Required action A »
Answer these questions about the multiplayer game models text:
(i) Which Adobe technology is most often used to show a game in a web browser?
(ii) In the console model, whose console serves as the server?
(iii) What must all players have done before they can interact through a central server?
Required action B » Copy the rows word for word, from the line with "right wrist: (271, 204, 0)" up to and including the final line of the rows.

[Selected excerpt Boundary: Start]

Multiplayer Game Models

The term, multiplayer games, includes a range of back-end game server (defined below) complexities.  This post outlines the different types of multiplayer game models.

For purposes of this document:

  • Multiplayer game means any game where more than one player is involved in some form of competitive play, or non-competitive, interactive play (such as in Second Life).
  • A client is the software that runs or displays on a player’s computer, handheld device, smart phone, or similar device.
  • A server (back-end game server) is a computer (or set of computing related devices), accessed over the Internet, whether by landline or wireless connection, that either runs a game for multiple users or tracks game play and related information for multiple users.
  • A synchronous game is one where play between players is organized around a schedule requiring play at the same time.  An asynchronous game is one where play is independent of when other players play.
  • A sequential game is one where the game is based on turns following a set of rules governing the interactions.  A player may only act within the game when it is that player’s turn.  A non-sequential game is one where the game does not require interaction between players in any defined order.  The difference here is between “turn-based games” and games where players’ actions are not limited by turns.

A game on a client may run as an application.  This is a downloaded software application that must be installed on the client device.  A game on a client may also be presented to the player in a web browser, most commonly using Flash technology from Adobe.  There are other client presentation models such as Shockwave and as on iPhones.

There also is a different server model, as is commonly found on game consoles such as PlayStation and X-Box.  These systems support multiplayer games using the “host” console as the server.  That is, multiple players are able to interact over the Internet, using each player’s console as the clients, and using the console of the player who hosts the specific game instance as the server.  Even in this model, a central server is required to advertise and communicate game instance availability.

In general, multiplayer games require coordination by a server amongst the various participating players.  A prerequisite for such interaction of players using a central server is that the players have all registered an account.  The different models will be described, referencing games that are generally known as examples.

[Selected excerpt Boundary: End]
[Extracted records Boundary: Start]

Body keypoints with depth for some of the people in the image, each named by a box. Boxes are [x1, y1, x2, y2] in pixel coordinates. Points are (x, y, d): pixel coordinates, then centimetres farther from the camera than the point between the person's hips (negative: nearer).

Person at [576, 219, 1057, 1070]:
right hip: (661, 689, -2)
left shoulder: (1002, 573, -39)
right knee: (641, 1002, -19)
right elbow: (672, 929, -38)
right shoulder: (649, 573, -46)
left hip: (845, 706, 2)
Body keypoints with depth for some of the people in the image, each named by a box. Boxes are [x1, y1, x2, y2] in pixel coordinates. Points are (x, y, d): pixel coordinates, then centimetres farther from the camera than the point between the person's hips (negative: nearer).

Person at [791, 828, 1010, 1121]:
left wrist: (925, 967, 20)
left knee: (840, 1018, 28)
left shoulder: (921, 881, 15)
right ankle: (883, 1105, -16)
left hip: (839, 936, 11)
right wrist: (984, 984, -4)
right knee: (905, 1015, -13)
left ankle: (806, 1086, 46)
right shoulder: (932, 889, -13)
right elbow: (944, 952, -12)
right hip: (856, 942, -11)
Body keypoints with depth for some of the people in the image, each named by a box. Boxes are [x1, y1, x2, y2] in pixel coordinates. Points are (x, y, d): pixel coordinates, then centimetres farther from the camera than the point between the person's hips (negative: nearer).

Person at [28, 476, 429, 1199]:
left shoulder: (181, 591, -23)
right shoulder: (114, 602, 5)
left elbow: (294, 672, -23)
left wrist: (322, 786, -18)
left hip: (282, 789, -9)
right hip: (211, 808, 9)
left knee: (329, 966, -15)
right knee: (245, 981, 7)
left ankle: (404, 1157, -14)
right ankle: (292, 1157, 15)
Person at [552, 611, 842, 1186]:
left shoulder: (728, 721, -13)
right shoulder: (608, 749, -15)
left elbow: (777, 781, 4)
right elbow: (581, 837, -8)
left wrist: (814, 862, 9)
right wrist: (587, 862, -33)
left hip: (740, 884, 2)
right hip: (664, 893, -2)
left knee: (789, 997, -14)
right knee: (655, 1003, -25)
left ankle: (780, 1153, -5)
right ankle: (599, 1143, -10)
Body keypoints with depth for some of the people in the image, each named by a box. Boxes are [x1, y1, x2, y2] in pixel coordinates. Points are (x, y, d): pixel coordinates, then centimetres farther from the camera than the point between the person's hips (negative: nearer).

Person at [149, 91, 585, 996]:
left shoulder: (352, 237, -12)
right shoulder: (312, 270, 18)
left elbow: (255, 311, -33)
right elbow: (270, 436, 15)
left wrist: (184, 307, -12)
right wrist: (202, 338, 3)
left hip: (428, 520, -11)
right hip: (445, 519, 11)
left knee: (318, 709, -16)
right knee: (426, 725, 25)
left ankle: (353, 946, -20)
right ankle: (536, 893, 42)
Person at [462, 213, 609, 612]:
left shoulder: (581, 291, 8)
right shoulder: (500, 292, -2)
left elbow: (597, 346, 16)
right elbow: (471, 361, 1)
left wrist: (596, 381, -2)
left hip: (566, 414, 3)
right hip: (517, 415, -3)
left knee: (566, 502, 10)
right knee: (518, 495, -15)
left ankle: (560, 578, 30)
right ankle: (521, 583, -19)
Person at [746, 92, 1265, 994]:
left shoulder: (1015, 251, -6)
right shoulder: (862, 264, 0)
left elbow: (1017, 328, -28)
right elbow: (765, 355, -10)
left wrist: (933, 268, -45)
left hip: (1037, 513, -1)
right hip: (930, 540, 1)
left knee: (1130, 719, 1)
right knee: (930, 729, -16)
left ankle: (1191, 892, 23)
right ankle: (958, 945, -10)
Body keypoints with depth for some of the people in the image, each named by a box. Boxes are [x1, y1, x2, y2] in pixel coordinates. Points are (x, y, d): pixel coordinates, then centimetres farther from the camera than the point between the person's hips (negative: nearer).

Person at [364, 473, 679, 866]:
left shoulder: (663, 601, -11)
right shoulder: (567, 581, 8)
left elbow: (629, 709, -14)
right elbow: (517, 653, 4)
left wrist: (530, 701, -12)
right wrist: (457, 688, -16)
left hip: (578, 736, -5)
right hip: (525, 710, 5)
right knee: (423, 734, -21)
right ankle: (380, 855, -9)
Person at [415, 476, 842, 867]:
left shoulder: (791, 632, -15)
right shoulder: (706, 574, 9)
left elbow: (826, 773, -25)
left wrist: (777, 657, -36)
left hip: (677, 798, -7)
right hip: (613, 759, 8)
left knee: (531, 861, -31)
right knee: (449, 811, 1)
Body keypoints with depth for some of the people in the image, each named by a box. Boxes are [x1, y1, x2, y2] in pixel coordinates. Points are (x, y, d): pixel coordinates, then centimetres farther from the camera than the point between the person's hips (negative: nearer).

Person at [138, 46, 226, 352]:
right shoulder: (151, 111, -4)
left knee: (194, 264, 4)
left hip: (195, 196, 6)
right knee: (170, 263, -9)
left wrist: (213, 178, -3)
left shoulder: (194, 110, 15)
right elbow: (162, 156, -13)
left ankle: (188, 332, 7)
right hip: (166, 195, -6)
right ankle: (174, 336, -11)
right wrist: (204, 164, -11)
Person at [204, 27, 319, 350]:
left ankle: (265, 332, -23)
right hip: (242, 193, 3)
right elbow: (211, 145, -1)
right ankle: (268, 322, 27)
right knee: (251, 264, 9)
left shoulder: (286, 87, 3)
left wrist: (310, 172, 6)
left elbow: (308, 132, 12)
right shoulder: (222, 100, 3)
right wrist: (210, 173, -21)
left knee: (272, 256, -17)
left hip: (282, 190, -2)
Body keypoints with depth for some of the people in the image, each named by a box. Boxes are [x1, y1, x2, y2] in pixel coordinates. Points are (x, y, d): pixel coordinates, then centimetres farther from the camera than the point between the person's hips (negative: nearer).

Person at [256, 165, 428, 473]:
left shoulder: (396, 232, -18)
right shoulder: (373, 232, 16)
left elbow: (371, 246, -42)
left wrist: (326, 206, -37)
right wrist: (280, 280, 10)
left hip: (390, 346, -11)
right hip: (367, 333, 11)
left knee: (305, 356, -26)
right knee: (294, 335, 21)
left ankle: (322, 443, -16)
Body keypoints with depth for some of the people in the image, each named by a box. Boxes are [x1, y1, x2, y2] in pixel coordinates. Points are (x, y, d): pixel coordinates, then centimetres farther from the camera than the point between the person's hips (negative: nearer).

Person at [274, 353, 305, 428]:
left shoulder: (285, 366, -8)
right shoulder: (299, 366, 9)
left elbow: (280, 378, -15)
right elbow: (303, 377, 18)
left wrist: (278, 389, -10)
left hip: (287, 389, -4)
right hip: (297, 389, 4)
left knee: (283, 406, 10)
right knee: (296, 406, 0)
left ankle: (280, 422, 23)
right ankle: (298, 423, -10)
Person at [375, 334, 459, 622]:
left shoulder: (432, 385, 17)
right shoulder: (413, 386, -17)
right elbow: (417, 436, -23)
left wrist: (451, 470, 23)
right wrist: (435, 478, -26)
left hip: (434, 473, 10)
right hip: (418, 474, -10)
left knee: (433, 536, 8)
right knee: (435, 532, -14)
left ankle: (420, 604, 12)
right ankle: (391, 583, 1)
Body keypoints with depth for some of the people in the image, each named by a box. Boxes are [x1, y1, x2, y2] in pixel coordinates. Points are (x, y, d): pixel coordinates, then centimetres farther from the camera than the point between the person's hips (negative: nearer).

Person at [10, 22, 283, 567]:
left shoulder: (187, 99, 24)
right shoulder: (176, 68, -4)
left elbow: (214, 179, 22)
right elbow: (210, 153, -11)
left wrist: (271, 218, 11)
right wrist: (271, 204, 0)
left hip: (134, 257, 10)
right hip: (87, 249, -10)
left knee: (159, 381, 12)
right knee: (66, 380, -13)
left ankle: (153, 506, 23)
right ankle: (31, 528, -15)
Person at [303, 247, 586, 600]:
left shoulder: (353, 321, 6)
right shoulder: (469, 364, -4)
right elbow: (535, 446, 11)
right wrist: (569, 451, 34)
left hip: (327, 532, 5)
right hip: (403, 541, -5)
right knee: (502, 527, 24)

[Extracted records Boundary: End]

Answer box A »
(i) Flash
(ii) The console of the player who hosts the specific game instance
(iii) Registered an account

Answer box B »
right wrist: (271, 204, 0)
left hip: (134, 257, 10)
right hip: (87, 249, -10)
left knee: (159, 381, 12)
right knee: (66, 380, -13)
left ankle: (153, 506, 23)
right ankle: (31, 528, -15)
Person at [303, 247, 586, 600]:
left shoulder: (353, 321, 6)
right shoulder: (469, 364, -4)
right elbow: (535, 446, 11)
right wrist: (569, 451, 34)
left hip: (327, 532, 5)
right hip: (403, 541, -5)
right knee: (502, 527, 24)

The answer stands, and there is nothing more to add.